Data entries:
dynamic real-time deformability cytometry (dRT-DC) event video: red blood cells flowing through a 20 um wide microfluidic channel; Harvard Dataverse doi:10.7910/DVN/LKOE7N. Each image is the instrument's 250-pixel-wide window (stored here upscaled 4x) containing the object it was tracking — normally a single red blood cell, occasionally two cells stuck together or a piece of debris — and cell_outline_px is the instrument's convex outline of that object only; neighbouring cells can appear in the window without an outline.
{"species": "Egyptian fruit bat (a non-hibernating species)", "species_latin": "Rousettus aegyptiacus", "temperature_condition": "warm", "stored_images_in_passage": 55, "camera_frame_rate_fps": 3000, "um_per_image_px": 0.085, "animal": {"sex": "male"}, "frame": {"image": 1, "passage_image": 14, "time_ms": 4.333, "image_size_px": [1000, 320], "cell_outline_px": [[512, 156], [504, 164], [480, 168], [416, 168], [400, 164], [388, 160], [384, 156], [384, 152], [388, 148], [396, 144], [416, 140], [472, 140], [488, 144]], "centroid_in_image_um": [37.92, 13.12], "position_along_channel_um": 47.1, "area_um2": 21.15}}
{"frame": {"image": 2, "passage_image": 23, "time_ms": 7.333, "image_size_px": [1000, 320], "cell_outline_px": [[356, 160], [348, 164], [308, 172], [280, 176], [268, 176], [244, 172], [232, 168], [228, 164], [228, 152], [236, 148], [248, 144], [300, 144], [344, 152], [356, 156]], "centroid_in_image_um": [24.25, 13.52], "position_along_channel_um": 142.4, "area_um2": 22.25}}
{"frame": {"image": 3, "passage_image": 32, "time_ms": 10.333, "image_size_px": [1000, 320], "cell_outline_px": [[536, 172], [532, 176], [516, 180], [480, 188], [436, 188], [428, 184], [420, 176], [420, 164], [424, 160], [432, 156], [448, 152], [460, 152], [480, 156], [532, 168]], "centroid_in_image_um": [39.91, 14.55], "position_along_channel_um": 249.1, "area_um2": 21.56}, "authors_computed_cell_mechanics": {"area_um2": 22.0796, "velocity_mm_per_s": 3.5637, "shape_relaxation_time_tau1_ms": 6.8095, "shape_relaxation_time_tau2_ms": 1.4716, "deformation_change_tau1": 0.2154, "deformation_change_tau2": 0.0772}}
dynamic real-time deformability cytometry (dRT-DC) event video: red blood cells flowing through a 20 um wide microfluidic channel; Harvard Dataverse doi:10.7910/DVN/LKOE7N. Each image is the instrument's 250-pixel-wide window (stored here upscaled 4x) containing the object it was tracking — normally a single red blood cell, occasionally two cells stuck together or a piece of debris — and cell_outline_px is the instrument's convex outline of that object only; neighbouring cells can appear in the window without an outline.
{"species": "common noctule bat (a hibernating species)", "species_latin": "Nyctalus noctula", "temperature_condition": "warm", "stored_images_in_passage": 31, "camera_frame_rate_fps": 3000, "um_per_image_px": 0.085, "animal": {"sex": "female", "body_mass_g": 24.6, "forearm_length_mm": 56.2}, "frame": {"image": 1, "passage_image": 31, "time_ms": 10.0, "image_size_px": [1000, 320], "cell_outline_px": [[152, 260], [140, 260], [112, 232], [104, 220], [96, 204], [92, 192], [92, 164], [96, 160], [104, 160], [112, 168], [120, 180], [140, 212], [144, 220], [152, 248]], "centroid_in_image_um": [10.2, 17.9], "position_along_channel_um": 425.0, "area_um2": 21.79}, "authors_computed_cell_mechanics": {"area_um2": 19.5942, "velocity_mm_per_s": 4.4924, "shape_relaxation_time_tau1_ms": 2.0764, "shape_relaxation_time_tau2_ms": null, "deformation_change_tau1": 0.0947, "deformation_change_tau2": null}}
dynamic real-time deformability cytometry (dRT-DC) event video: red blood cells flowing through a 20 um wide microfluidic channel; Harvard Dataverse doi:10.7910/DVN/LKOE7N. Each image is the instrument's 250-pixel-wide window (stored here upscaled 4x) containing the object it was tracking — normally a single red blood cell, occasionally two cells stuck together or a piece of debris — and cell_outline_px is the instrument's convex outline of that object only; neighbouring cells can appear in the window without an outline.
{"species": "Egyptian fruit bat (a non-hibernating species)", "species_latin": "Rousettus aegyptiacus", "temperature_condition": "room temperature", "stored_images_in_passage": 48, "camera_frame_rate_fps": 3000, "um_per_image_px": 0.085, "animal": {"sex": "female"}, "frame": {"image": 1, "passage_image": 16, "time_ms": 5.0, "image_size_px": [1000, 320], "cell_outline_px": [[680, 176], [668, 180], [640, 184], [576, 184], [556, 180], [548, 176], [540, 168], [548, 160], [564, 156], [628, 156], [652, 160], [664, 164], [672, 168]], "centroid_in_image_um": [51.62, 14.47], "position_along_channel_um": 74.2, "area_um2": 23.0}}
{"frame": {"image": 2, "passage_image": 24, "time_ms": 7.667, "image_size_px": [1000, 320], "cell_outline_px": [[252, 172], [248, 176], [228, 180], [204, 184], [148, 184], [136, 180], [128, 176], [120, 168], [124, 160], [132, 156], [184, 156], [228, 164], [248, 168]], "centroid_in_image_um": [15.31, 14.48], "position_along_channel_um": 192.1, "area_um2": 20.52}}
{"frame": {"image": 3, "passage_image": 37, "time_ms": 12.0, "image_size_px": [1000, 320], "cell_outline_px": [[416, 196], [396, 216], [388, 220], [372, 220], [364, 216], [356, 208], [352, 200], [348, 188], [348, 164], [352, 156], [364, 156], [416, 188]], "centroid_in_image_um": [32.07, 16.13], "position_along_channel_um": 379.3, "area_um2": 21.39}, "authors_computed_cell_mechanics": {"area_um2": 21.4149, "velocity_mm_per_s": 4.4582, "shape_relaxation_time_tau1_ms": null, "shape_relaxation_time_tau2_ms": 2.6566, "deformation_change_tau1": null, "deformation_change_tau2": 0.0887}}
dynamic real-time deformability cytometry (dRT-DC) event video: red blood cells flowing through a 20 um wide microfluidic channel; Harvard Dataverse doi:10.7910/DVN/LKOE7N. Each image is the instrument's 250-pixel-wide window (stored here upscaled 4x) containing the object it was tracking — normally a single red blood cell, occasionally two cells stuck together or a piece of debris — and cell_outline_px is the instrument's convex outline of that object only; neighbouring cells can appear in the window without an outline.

▶ **Brief**:
Return all of the data exactly as it reads.

▶ **Result below**:
dynamic real-time deformability cytometry (dRT-DC) event video: red blood cells flowing through a 20 um wide microfluidic channel; Harvard Dataverse doi:10.7910/DVN/LKOE7N. Each image is the instrument's 250-pixel-wide window (stored here upscaled 4x) containing the object it was tracking — normally a single red blood cell, occasionally two cells stuck together or a piece of debris — and cell_outline_px is the instrument's convex outline of that object only; neighbouring cells can appear in the window without an outline.
{"species": "Egyptian fruit bat (a non-hibernating species)", "species_latin": "Rousettus aegyptiacus", "temperature_condition": "warm", "stored_images_in_passage": 55, "camera_frame_rate_fps": 3000, "um_per_image_px": 0.085, "animal": {"sex": "male"}, "frame": {"image": 1, "passage_image": 14, "time_ms": 4.333, "image_size_px": [1000, 320], "cell_outline_px": [[512, 156], [504, 164], [480, 168], [416, 168], [400, 164], [388, 160], [384, 156], [384, 152], [388, 148], [396, 144], [416, 140], [472, 140], [488, 144]], "centroid_in_image_um": [37.92, 13.12], "position_along_channel_um": 47.1, "area_um2": 21.15}}
{"frame": {"image": 2, "passage_image": 23, "time_ms": 7.333, "image_size_px": [1000, 320], "cell_outline_px": [[356, 160], [348, 164], [308, 172], [280, 176], [268, 176], [244, 172], [232, 168], [228, 164], [228, 152], [236, 148], [248, 144], [300, 144], [344, 152], [356, 156]], "centroid_in_image_um": [24.25, 13.52], "position_along_channel_um": 142.4, "area_um2": 22.25}}
{"frame": {"image": 3, "passage_image": 32, "time_ms": 10.333, "image_size_px": [1000, 320], "cell_outline_px": [[536, 172], [532, 176], [516, 180], [480, 188], [436, 188], [428, 184], [420, 176], [420, 164], [424, 160], [432, 156], [448, 152], [460, 152], [480, 156], [532, 168]], "centroid_in_image_um": [39.91, 14.55], "position_along_channel_um": 249.1, "area_um2": 21.56}, "authors_computed_cell_mechanics": {"area_um2": 22.0796, "velocity_mm_per_s": 3.5637, "shape_relaxation_time_tau1_ms": 6.8095, "shape_relaxation_time_tau2_ms": 1.4716, "deformation_change_tau1": 0.2154, "deformation_change_tau2": 0.0772}}
dynamic real-time deformability cytometry (dRT-DC) event video: red blood cells flowing through a 20 um wide microfluidic channel; Harvard Dataverse doi:10.7910/DVN/LKOE7N. Each image is the instrument's 250-pixel-wide window (stored here upscaled 4x) containing the object it was tracking — normally a single red blood cell, occasionally two cells stuck together or a piece of debris — and cell_outline_px is the instrument's convex outline of that object only; neighbouring cells can appear in the window without an outline.
{"species": "common noctule bat (a hibernating species)", "species_latin": "Nyctalus noctula", "temperature_condition": "warm", "stored_images_in_passage": 31, "camera_frame_rate_fps": 3000, "um_per_image_px": 0.085, "animal": {"sex": "female", "body_mass_g": 24.6, "forearm_length_mm": 56.2}, "frame": {"image": 1, "passage_image": 31, "time_ms": 10.0, "image_size_px": [1000, 320], "cell_outline_px": [[152, 260], [140, 260], [112, 232], [104, 220], [96, 204], [92, 192], [92, 164], [96, 160], [104, 160], [112, 168], [120, 180], [140, 212], [144, 220], [152, 248]], "centroid_in_image_um": [10.2, 17.9], "position_along_channel_um": 425.0, "area_um2": 21.79}, "authors_computed_cell_mechanics": {"area_um2": 19.5942, "velocity_mm_per_s": 4.4924, "shape_relaxation_time_tau1_ms": 2.0764, "shape_relaxation_time_tau2_ms": null, "deformation_change_tau1": 0.0947, "deformation_change_tau2": null}}
dynamic real-time deformability cytometry (dRT-DC) event video: red blood cells flowing through a 20 um wide microfluidic channel; Harvard Dataverse doi:10.7910/DVN/LKOE7N. Each image is the instrument's 250-pixel-wide window (stored here upscaled 4x) containing the object it was tracking — normally a single red blood cell, occasionally two cells stuck together or a piece of debris — and cell_outline_px is the instrument's convex outline of that object only; neighbouring cells can appear in the window without an outline.
{"species": "Egyptian fruit bat (a non-hibernating species)", "species_latin": "Rousettus aegyptiacus", "temperature_condition": "room temperature", "stored_images_in_passage": 48, "camera_frame_rate_fps": 3000, "um_per_image_px": 0.085, "animal": {"sex": "female"}, "frame": {"image": 1, "passage_image": 16, "time_ms": 5.0, "image_size_px": [1000, 320], "cell_outline_px": [[680, 176], [668, 180], [640, 184], [576, 184], [556, 180], [548, 176], [540, 168], [548, 160], [564, 156], [628, 156], [652, 160], [664, 164], [672, 168]], "centroid_in_image_um": [51.62, 14.47], "position_along_channel_um": 74.2, "area_um2": 23.0}}
{"frame": {"image": 2, "passage_image": 24, "time_ms": 7.667, "image_size_px": [1000, 320], "cell_outline_px": [[252, 172], [248, 176], [228, 180], [204, 184], [148, 184], [136, 180], [128, 176], [120, 168], [124, 160], [132, 156], [184, 156], [228, 164], [248, 168]], "centroid_in_image_um": [15.31, 14.48], "position_along_channel_um": 192.1, "area_um2": 20.52}}
{"frame": {"image": 3, "passage_image": 37, "time_ms": 12.0, "image_size_px": [1000, 320], "cell_outline_px": [[416, 196], [396, 216], [388, 220], [372, 220], [364, 216], [356, 208], [352, 200], [348, 188], [348, 164], [352, 156], [364, 156], [416, 188]], "centroid_in_image_um": [32.07, 16.13], "position_along_channel_um": 379.3, "area_um2": 21.39}, "authors_computed_cell_mechanics": {"area_um2": 21.4149, "velocity_mm_per_s": 4.4582, "shape_relaxation_time_tau1_ms": null, "shape_relaxation_time_tau2_ms": 2.6566, "deformation_change_tau1": null, "deformation_change_tau2": 0.0887}}
dynamic real-time deformability cytometry (dRT-DC) event video: red blood cells flowing through a 20 um wide microfluidic channel; Harvard Dataverse doi:10.7910/DVN/LKOE7N. Each image is the instrument's 250-pixel-wide window (stored here upscaled 4x) containing the object it was tracking — normally a single red blood cell, occasionally two cells stuck together or a piece of debris — and cell_outline_px is the instrument's convex outline of that object only; neighbouring cells can appear in the window without an outline.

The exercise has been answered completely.